# How to disable integrated graphics on motherboard



## kybe10 (Jun 5, 2005)

Hello thanks for reading.

I have HP Pavillion XG838 - 799 Mhz, 350 MB RAM, Intel 82810 integrated graphics.

I bought a GeForce MX4000 PCI card and put it in the computer. I disabled the integrated graphics from the device manager. The computer did boot up and the drivers were successfully installed. The card worked great. I then shut down the computer and when I went to turn it on again, I got no usual confirmation beep and the screen stayed black. So, I took out the card and went back to original configuration. I re-enabled the integrated graphics. Can someone please help me? I need to know how to disable the integrated graphics ON the motherboard I think.

Thank you.


----------



## uripyores (Nov 22, 2004)

There's probably a setting in the BIOS where you can disable it.


----------



## kybe10 (Jun 5, 2005)

I looked and the only thing close to it is selecting between PCI and AGP and selecting which slot.


----------



## dai (Jul 2, 2004)

i think on these when you install the card and choose pci first it disables the onboard
see if you can disable it in the device manager


----------



## kybe10 (Jun 5, 2005)

when i first tried the card i did disable it in the device manager....it worked one time...but then when i booted up again i had a black screen. maybe thats not the problem. any other ideas?

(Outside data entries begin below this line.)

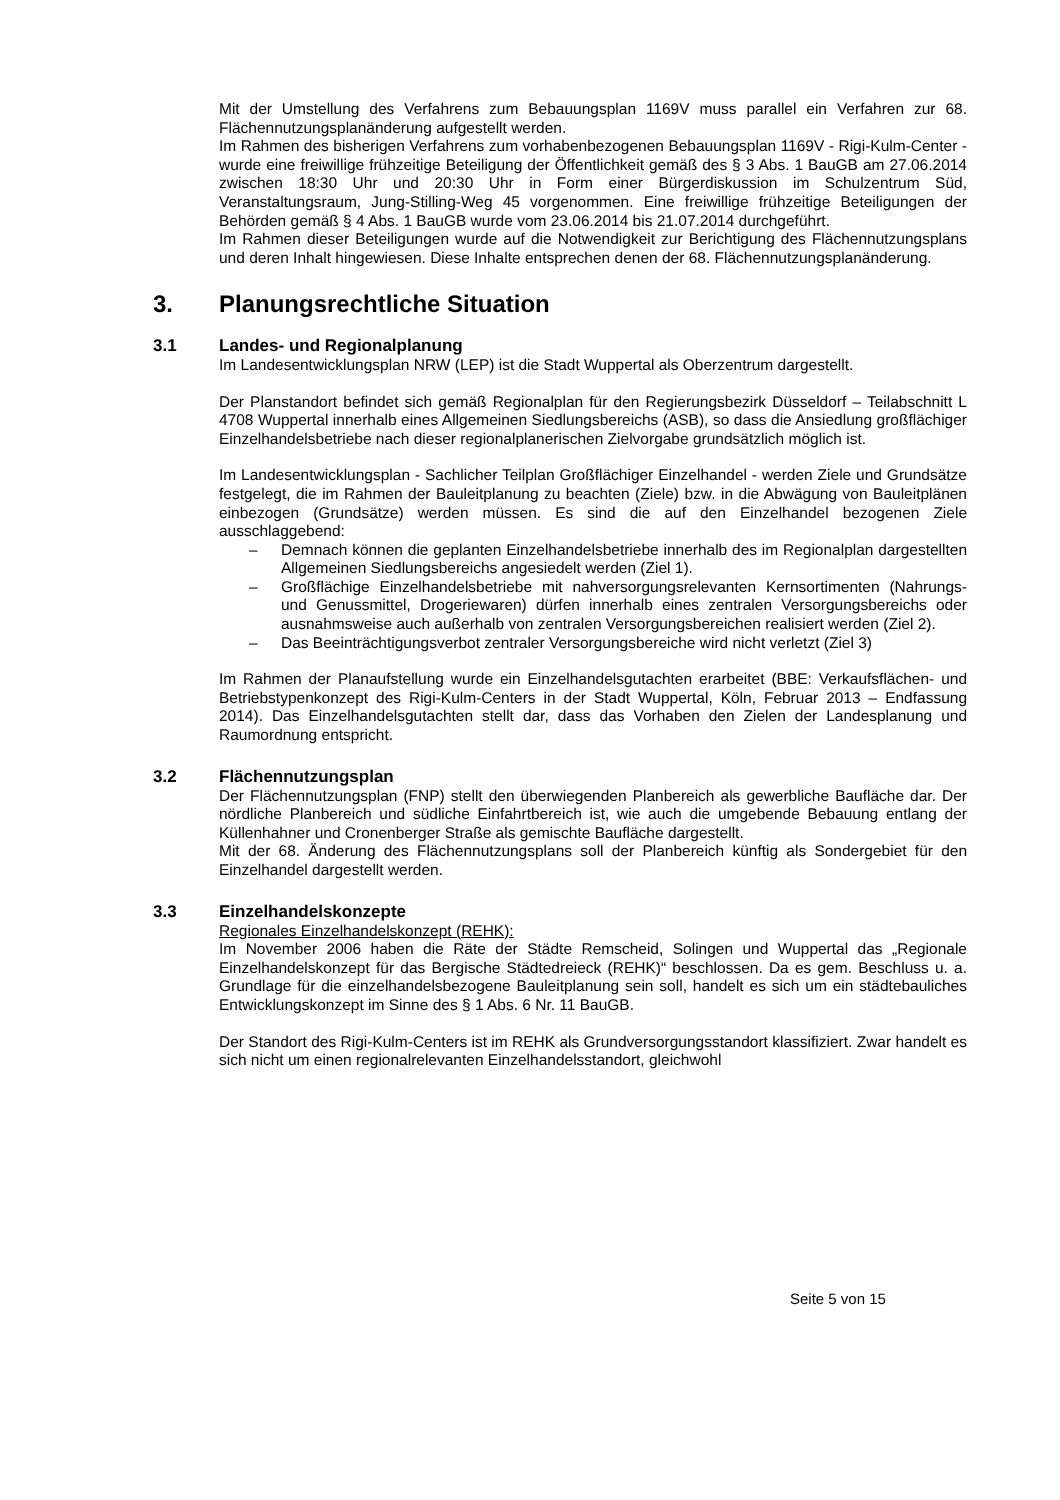Mit der Umstellung des Verfahrens zum Bebauungsplan 1169V muss parallel ein Verfahren zur 68. Flächennutzungsplanänderung aufgestellt werden.
Im Rahmen des bisherigen Verfahrens zum vorhabenbezogenen Bebauungsplan 1169V - Rigi-Kulm-Center - wurde eine freiwillige frühzeitige Beteiligung der Öffentlichkeit gemäß des § 3 Abs. 1 BauGB am 27.06.2014 zwischen 18:30 Uhr und 20:30 Uhr in Form einer Bürgerdiskussion im Schulzentrum Süd, Veranstaltungsraum, Jung-Stilling-Weg 45 vorgenommen. Eine freiwillige frühzeitige Beteiligungen der Behörden gemäß § 4 Abs. 1 BauGB wurde vom 23.06.2014 bis 21.07.2014 durchgeführt.
Im Rahmen dieser Beteiligungen wurde auf die Notwendigkeit zur Berichtigung des Flächennutzungsplans und deren Inhalt hingewiesen. Diese Inhalte entsprechen denen der 68. Flächennutzungsplanänderung.
3. Planungsrechtliche Situation
3.1 Landes- und Regionalplanung
Im Landesentwicklungsplan NRW (LEP) ist die Stadt Wuppertal als Oberzentrum dargestellt.
Der Planstandort befindet sich gemäß Regionalplan für den Regierungsbezirk Düsseldorf – Teilabschnitt L 4708 Wuppertal innerhalb eines Allgemeinen Siedlungsbereichs (ASB), so dass die Ansiedlung großflächiger Einzelhandelsbetriebe nach dieser regionalplanerischen Zielvorgabe grundsätzlich möglich ist.
Im Landesentwicklungsplan - Sachlicher Teilplan Großflächiger Einzelhandel - werden Ziele und Grundsätze festgelegt, die im Rahmen der Bauleitplanung zu beachten (Ziele) bzw. in die Abwägung von Bauleitplänen einbezogen (Grundsätze) werden müssen. Es sind die auf den Einzelhandel bezogenen Ziele ausschlaggebend:
– Demnach können die geplanten Einzelhandelsbetriebe innerhalb des im Regionalplan dargestellten Allgemeinen Siedlungsbereichs angesiedelt werden (Ziel 1).
– Großflächige Einzelhandelsbetriebe mit nahversorgungsrelevanten Kernsortimenten (Nahrungs- und Genussmittel, Drogeriewaren) dürfen innerhalb eines zentralen Versorgungsbereichs oder ausnahmsweise auch außerhalb von zentralen Versorgungsbereichen realisiert werden (Ziel 2).
– Das Beeinträchtigungsverbot zentraler Versorgungsbereiche wird nicht verletzt (Ziel 3)
Im Rahmen der Planaufstellung wurde ein Einzelhandelsgutachten erarbeitet (BBE: Verkaufsflächen- und Betriebstypenkonzept des Rigi-Kulm-Centers in der Stadt Wuppertal, Köln, Februar 2013 – Endfassung 2014). Das Einzelhandelsgutachten stellt dar, dass das Vorhaben den Zielen der Landesplanung und Raumordnung entspricht.
3.2 Flächennutzungsplan
Der Flächennutzungsplan (FNP) stellt den überwiegenden Planbereich als gewerbliche Baufläche dar. Der nördliche Planbereich und südliche Einfahrtbereich ist, wie auch die umgebende Bebauung entlang der Küllenhahner und Cronenberger Straße als gemischte Baufläche dargestellt.
Mit der 68. Änderung des Flächennutzungsplans soll der Planbereich künftig als Sondergebiet für den Einzelhandel dargestellt werden.
3.3 Einzelhandelskonzepte
Regionales Einzelhandelskonzept (REHK):
Im November 2006 haben die Räte der Städte Remscheid, Solingen und Wuppertal das „Regionale Einzelhandelskonzept für das Bergische Städtedreieck (REHK)“ beschlossen. Da es gem. Beschluss u. a. Grundlage für die einzelhandelsbezogene Bauleitplanung sein soll, handelt es sich um ein städtebauliches Entwicklungskonzept im Sinne des § 1 Abs. 6 Nr. 11 BauGB.
Der Standort des Rigi-Kulm-Centers ist im REHK als Grundversorgungsstandort klassifiziert. Zwar handelt es sich nicht um einen regionalrelevanten Einzelhandelsstandort, gleichwohl
Seite 5 von 15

thanks...i appreciate you trying to help me!


----------



## uripyores (Nov 22, 2004)

kybe10 said:


> I looked and the only thing close to it is selecting between PCI and AGP and selecting which slot.


In that case when you select one of these I would assume it automatically disables the on board video.


----------



## kybe10 (Jun 5, 2005)

PCI was already selected when I entered the BIOS.


----------



## dai (Jul 2, 2004)

in the device manager uninstall the card
turn the computer off
make sure the monitor cable is attached to the card
start the computer tapping f8 and choose vga mode
when windows finishes booting and reinstalling the card
disable a/virus
install your video drivers for the card
reboot the computer


----------



## kybe10 (Jun 5, 2005)

thank you....i'll try that


----------



## kybe10 (Jun 5, 2005)

that did it! it's working great! man, what a difference.

Thank you very much for your help!


----------